A full Court of nine takes on anti-Catholic Blaine Amendments.

TrinityLutheran Church in Missouri.

TrinityLutheran Church in Missouri. PHOTO: ALAMY STOCK PHOTO

Can a church be cut out of a state funding program merely because it’s a church? That’s the question on Wednesday when the Supreme Court hears arguments that could determine whether state laws that discriminate against religious groups violate the First Amendment.

In 2012 Columbia, Missouri-based Trinity Lutheran Church applied to participate in the state’s Scrap Tire Grant Program, which gives money to schools or other groups that want to resurface playgrounds with recycled tires to provide a safer surface. The program is neutral and secular and provides around a dozen applicants with playground renovations each year.

The church wanted the new surface for the playground used by its preschool, but the Missouri Department of Natural Resources (DNR), which runs the program, rejected the application. In a letter to Trinity Lutheran, the DNR explained that “‘Article I, Section 7 of the Missouri Constitution specifically provides that ‘no money shall ever be taken from the public treasury, directly or indirectly, in aid of any church, sect, or denomination of religion.’”

This language is known as the Blaine Amendment, one of many state laws passed amid a burst of anti-Catholic sentiment in the late 1800s to cut off public funds for religious schools. More recently, progressives have adopted Blaine Amendments to bar state money for religious organizations and block voucher programs that let parents choose religious schools for their children.

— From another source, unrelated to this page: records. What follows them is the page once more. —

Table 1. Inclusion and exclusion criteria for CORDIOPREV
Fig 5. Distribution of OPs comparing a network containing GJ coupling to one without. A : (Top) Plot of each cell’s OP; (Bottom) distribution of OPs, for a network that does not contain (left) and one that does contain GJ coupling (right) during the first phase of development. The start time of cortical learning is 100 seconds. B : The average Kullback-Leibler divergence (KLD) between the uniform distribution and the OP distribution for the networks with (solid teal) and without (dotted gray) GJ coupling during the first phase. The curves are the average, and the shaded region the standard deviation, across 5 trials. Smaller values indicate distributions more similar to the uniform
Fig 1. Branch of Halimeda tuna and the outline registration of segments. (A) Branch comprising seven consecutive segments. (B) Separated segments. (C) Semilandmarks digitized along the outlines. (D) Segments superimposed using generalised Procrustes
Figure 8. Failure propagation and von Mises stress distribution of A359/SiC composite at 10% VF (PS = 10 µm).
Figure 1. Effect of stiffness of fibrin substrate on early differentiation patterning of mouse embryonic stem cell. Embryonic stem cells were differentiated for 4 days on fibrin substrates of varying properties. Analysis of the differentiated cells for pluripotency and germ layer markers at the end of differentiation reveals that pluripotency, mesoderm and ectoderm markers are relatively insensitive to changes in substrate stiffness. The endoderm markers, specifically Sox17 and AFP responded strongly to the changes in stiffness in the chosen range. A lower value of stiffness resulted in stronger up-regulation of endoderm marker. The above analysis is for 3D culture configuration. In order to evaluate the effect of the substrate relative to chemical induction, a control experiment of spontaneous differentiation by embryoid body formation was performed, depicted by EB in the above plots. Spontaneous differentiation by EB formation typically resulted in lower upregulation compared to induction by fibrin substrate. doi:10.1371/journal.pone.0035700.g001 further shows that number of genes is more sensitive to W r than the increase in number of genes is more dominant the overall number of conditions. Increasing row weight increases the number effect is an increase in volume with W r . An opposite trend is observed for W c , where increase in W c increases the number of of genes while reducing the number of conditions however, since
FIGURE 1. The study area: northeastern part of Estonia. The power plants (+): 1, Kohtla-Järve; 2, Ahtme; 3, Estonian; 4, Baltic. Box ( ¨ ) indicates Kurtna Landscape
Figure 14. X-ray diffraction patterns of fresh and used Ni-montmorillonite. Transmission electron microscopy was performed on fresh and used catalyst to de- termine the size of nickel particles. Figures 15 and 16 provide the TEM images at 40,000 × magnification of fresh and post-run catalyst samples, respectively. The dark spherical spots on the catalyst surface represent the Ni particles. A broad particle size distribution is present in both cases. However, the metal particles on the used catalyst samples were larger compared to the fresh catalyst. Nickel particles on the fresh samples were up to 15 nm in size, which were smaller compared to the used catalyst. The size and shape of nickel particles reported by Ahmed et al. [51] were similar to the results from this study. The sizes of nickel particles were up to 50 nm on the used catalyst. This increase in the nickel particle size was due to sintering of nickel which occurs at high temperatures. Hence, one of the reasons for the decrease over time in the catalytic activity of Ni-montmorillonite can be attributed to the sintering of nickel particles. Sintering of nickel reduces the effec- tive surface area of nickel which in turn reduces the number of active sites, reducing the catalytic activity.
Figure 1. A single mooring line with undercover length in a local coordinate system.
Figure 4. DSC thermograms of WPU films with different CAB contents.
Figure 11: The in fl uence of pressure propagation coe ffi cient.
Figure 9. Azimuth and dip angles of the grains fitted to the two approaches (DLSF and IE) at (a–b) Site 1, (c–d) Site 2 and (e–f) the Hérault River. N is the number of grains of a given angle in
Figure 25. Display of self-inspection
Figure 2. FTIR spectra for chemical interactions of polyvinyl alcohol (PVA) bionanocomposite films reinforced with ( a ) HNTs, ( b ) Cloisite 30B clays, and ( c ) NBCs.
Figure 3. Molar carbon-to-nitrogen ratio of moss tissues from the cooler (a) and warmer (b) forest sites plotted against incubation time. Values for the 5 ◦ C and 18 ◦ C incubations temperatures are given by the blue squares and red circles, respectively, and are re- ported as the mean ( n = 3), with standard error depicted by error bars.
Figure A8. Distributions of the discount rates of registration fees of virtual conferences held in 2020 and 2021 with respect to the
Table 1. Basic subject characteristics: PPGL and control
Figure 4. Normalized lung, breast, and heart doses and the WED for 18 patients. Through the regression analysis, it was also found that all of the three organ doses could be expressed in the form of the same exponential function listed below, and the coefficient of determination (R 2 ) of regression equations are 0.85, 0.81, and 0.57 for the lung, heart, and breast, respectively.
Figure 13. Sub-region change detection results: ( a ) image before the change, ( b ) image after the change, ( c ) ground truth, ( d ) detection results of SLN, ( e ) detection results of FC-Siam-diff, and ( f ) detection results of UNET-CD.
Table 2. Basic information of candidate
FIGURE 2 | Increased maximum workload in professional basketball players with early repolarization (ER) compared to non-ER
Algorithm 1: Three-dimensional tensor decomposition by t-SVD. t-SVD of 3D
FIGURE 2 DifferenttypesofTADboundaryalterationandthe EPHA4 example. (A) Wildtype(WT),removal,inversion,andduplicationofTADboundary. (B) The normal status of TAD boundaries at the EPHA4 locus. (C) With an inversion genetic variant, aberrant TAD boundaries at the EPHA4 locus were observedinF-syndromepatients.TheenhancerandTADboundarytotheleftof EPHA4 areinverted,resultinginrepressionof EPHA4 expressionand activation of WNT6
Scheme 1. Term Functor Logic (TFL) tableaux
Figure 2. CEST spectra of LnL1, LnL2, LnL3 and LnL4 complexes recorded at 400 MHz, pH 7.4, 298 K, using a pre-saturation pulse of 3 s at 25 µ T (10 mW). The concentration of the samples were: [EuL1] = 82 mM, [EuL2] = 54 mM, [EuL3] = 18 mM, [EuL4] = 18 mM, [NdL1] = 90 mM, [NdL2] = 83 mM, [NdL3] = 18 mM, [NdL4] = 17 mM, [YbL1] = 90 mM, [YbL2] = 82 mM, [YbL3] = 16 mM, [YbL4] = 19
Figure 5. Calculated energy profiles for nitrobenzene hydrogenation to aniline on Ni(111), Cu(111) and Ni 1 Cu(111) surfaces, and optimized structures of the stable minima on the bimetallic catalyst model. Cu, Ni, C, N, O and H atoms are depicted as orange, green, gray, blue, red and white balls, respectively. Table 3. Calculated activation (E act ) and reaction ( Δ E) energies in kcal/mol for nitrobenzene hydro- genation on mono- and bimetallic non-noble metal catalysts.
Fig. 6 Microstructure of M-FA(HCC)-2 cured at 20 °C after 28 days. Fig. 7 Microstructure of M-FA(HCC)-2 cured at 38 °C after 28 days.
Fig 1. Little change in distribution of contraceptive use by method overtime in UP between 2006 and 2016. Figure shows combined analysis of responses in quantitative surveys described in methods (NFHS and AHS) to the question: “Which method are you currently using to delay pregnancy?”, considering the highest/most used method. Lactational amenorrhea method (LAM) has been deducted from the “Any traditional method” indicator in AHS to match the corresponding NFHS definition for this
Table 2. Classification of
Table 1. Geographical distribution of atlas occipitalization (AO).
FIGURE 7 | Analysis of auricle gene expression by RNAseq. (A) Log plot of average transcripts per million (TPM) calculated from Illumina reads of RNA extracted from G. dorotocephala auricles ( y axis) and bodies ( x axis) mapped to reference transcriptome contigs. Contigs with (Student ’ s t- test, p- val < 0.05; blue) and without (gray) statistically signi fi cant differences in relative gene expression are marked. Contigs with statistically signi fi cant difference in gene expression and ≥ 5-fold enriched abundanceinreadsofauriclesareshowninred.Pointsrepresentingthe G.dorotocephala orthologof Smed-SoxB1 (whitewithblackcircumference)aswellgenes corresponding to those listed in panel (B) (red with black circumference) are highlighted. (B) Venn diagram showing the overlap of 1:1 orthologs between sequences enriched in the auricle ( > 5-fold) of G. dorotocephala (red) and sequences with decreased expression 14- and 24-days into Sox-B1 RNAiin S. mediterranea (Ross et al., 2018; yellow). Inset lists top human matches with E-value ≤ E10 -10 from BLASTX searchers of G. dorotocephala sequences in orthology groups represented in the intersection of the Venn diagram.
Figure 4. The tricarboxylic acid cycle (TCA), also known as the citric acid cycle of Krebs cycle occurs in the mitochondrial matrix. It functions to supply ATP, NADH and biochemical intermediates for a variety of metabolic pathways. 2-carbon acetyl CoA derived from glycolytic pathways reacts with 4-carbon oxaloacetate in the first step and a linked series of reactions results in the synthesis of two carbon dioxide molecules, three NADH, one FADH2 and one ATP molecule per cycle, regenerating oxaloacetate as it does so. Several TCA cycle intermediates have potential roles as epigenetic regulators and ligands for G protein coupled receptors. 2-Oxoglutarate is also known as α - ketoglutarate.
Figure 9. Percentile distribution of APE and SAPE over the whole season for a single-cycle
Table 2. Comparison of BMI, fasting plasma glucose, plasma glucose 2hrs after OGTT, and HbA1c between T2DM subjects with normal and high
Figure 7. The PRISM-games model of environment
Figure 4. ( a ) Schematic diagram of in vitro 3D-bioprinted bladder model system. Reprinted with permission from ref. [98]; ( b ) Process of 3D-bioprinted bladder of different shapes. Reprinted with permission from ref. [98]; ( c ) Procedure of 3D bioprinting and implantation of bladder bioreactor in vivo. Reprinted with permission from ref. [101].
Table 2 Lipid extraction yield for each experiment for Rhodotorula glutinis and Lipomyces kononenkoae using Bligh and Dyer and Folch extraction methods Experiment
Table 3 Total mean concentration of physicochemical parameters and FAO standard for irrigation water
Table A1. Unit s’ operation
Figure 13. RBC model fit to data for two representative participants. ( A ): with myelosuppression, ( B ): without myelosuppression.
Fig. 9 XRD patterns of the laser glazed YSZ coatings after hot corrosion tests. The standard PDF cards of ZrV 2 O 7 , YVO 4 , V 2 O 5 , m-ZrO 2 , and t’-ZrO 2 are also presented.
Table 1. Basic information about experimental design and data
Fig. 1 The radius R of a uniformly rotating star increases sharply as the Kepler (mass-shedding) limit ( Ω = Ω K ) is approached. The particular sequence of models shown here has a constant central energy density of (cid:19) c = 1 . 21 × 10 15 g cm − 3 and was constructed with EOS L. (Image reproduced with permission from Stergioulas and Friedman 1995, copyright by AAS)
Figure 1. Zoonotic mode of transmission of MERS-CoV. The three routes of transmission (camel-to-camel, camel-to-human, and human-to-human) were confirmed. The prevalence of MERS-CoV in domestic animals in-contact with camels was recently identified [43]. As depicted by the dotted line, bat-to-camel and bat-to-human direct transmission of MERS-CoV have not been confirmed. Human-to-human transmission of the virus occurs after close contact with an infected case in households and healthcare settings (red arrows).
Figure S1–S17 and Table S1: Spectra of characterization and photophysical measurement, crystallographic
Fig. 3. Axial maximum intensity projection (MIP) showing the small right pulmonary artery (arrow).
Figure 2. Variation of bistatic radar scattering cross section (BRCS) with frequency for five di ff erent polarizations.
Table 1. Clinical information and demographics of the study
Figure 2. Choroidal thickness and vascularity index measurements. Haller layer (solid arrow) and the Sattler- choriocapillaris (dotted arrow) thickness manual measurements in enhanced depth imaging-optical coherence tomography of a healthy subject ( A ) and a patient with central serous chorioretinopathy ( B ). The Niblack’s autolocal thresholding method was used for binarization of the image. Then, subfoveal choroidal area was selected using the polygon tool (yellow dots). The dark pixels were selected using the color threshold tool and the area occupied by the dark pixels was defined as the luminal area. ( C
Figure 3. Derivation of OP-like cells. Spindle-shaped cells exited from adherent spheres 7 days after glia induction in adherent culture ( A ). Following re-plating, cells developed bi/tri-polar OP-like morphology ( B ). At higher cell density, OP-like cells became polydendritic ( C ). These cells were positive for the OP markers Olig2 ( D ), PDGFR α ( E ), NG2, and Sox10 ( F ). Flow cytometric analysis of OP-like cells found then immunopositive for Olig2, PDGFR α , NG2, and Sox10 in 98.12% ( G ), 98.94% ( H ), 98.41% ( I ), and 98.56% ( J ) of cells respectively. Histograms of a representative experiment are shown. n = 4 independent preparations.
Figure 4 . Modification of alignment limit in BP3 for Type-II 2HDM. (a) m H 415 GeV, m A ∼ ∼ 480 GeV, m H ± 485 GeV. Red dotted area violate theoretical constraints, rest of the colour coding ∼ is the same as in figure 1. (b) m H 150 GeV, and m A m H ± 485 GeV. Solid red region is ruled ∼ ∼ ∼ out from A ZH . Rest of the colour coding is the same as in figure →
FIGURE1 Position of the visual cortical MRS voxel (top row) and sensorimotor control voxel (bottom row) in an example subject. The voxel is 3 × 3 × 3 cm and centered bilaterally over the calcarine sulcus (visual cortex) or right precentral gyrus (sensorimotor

Trinity Lutheran sued in January 2013, noting that the laws violate the First Amendment’s guarantee that “Congress shall make no law respecting an establishment of religion, or prohibiting the free exercise thereof” as well as the Constitution’s guarantee of equal protection. A federal judge dismissed the church’s claim and the Eighth Circuit Court of Appeals agreed, ruling that state money used to resurface a church playground was an improper payment to a religious organization.

Those opposed to the church receiving state money for its playground cite the Supreme Court’s 2004 decision in Locke v. Davey, in which the Justices ruled that a publicly funded scholarship program was not required to fund students seeking degrees in theology or religious studies. But unlike Locke, in which the public money was paying for the furtherance of Christian theology, the money applied for by Trinity Lutheran was for a neutral and nonreligious purpose.

By explicitly excluding the church preschool from a secular program because it is run by a religious organization, Missouri is discriminating in violation of the Constitution’s free exercise of religion clause. The Founders wanted religious groups treated equally and without government interference, not to have them discriminated against because of their religion.

Blaine Amendments have become a favorite weapon against school vouchers that threaten the public school monopoly. The Justices should make clear that using the amendments to exclude religious groups from public benefit programs violates the Constitution.